# Easter chick



## aprilraven (Apr 1, 2006)

saturday, me and anicole were out traipsing around, and while we stopped at this park, there were tons of parents and grand parents out taking shots of all their kids dressed in their Easter best for a picture....

while we wandered around...there was this one little girl that was so pretty..and she was hanging around behind me and pallie...

her momma was taking other shots, so i asked if i could take her pic...she said yes, and her mom shook her head yes...and i put her over to this window...her little earrings make her look older..and she was wanting to seem older...i asked her if she models all the time...she giggled and blushed... i couldnt resist snapping her pic..she stood just perfect, and all i did was tilt her head some... she is just beautiful...and alas... i did not get her name or address...so i can't show her how great she looked...i wasnt very sure it would turn out...but i think its pretty good...i wish i had the bug to take pics when my son was young... so many memories lost that you photographers with your children get to capture... 
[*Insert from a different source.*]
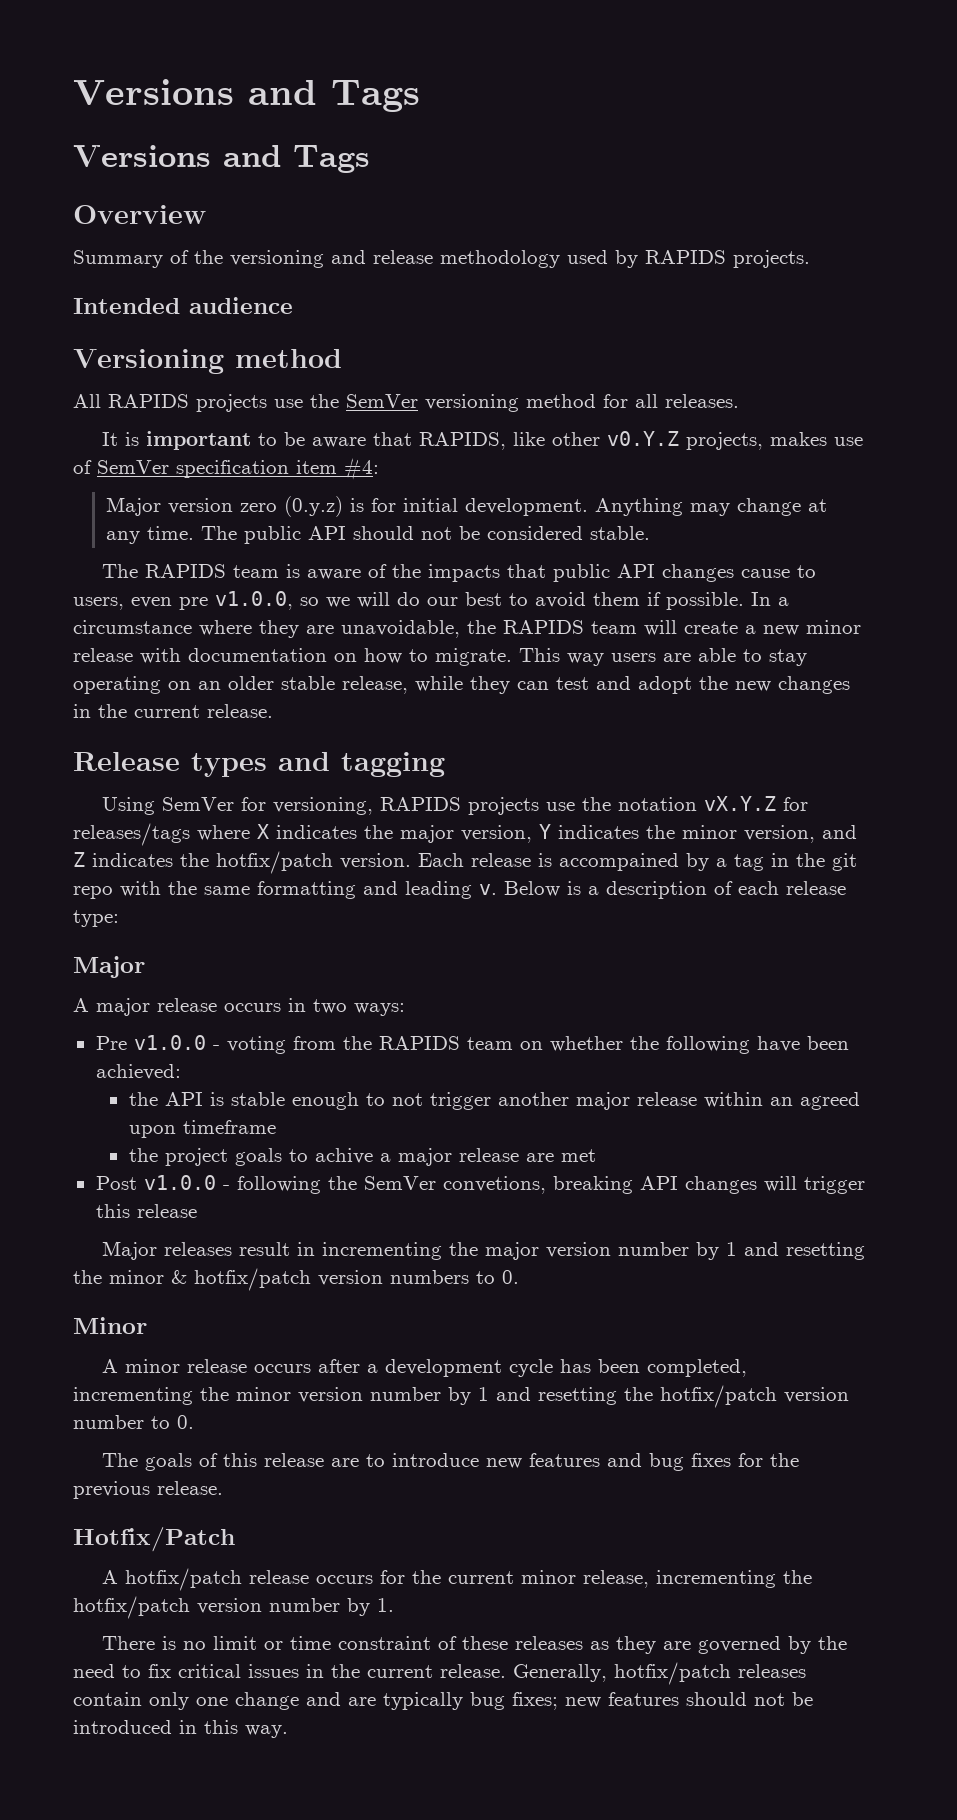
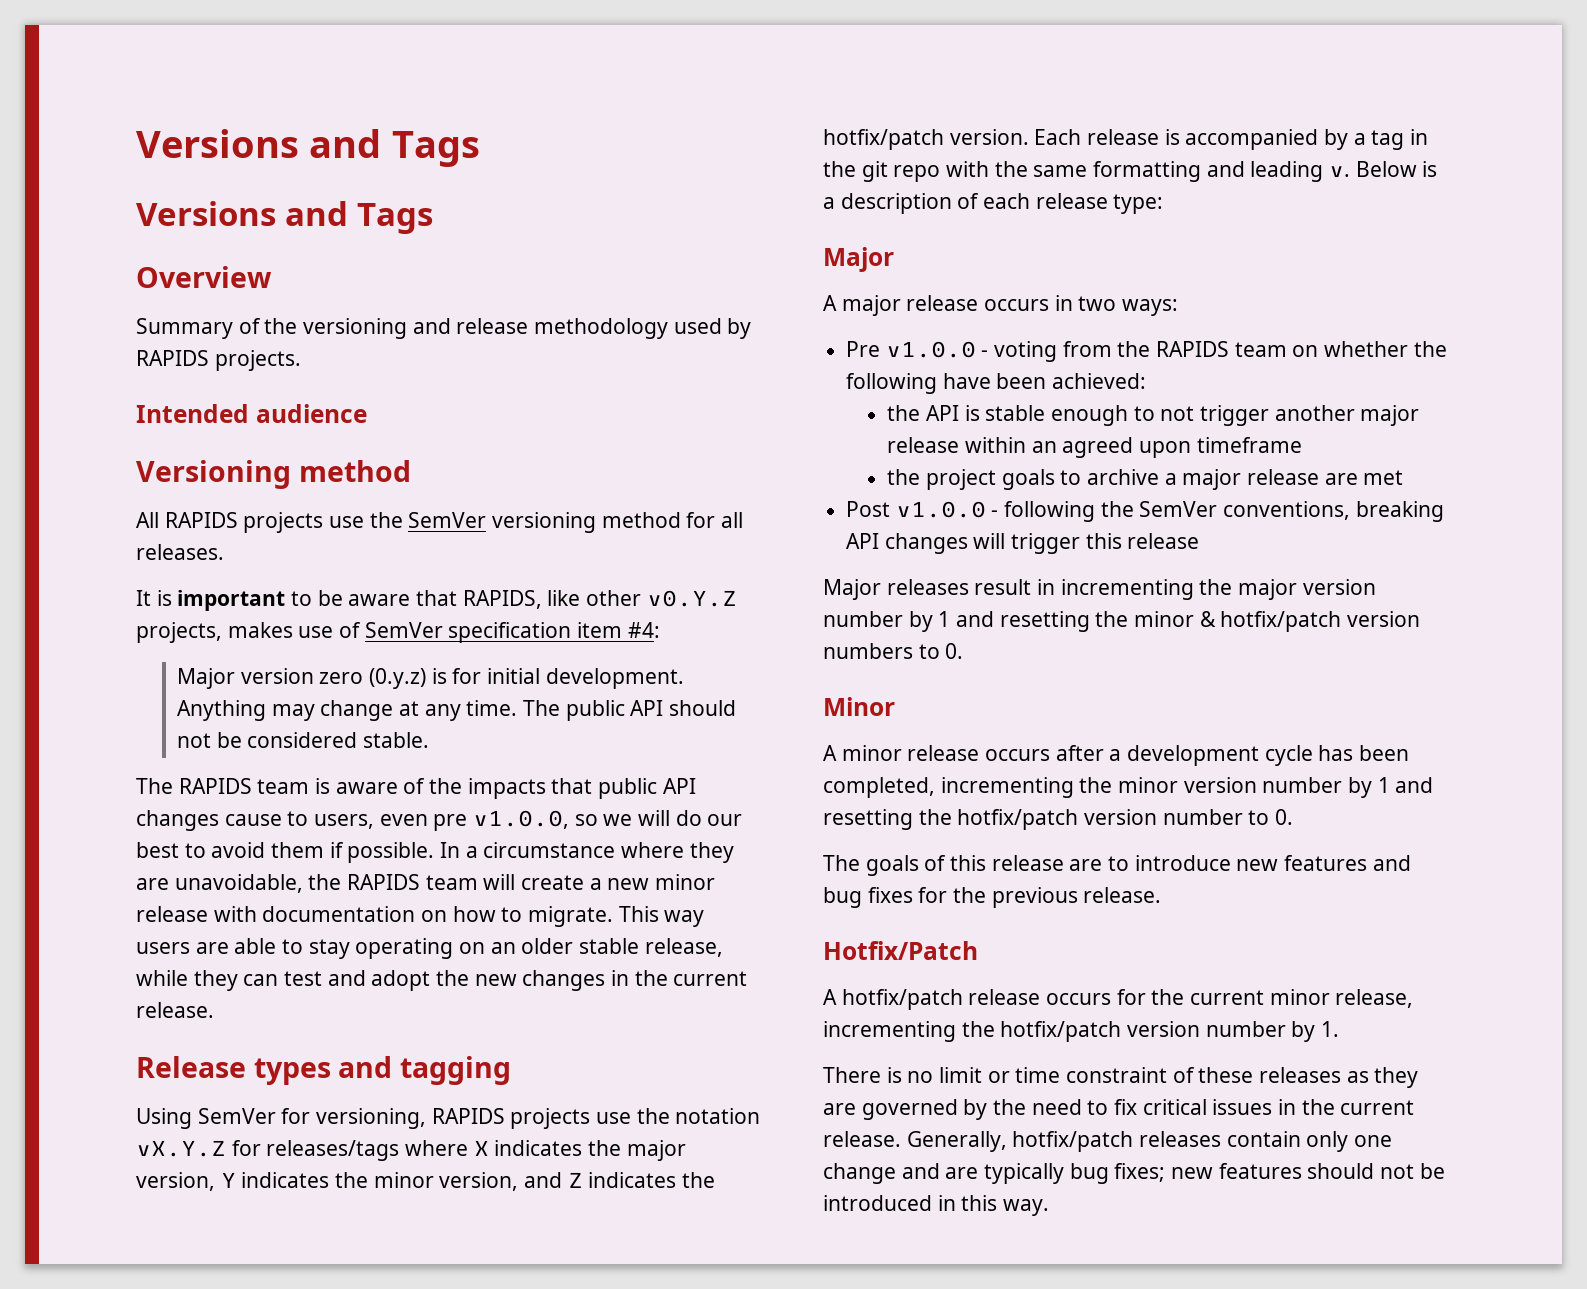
[559,853,679,871] accompained -> [1185,129,1319,150] accompanied
[314,1148,373,1164] achive -> [1086,469,1159,485] archive
[442,1176,546,1194] convetions, -> [1223,501,1351,520] conventions,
thanks for your comments. i'm not very good at
portraits... i think there is a knack to it...


----------



## Karalee (Apr 2, 2006)

I think that parent might be a bit mad if you show her this anyway.... its probably better than anything she took that day 

way to go!


----------



## Arch (Apr 2, 2006)

very cute, well taken raven :thumbup: ...... question tho, how come she didn't run away with you and anicole stalking her


----------



## Alison (Apr 2, 2006)

Really great use of the light. She's a beautiful little girl and you captured her so well :thumbsup:


----------



## Fate (Apr 2, 2006)

Great shot!  nice composure


----------



## Calliope (Apr 3, 2006)

I can't believe I missed this!  That is absolutely beautiful Raven!  Stunning shot!


----------



## Chiller (Apr 3, 2006)

Well, I think you have the "knack" Nance.  This is an amazing photo, of a very pretty girl.  Nicely done


----------



## JonMikal (Apr 3, 2006)

Chiller said:
			
		

> Well, I think you have the "knack" Nance. This is an amazing photo, of a very pretty girl. Nicely done


 
Carl summed it up quite accurately.

:hail:  for your portrait abilities


----------



## aprilraven (Apr 4, 2006)

oh my gosh, its finally happened.... all my dark side buddies have hit the sauce at the same time...and they are all smashed...ya'll must be in the dungeon again, partying with out me....

thanks ya'll.... its just that the girl is so pretty, she makes the shot...

( another bowy guy from jm.....i'm getting all cocky now..)


----------



## Antarctican (Apr 4, 2006)

(Almost missed this)

Sweet shot Aprilraven. Geez, you do it all: birds, landscape, portraits, and cems. :hail:


----------



## Mansi (Apr 6, 2006)

beautiful shot raven! love it


----------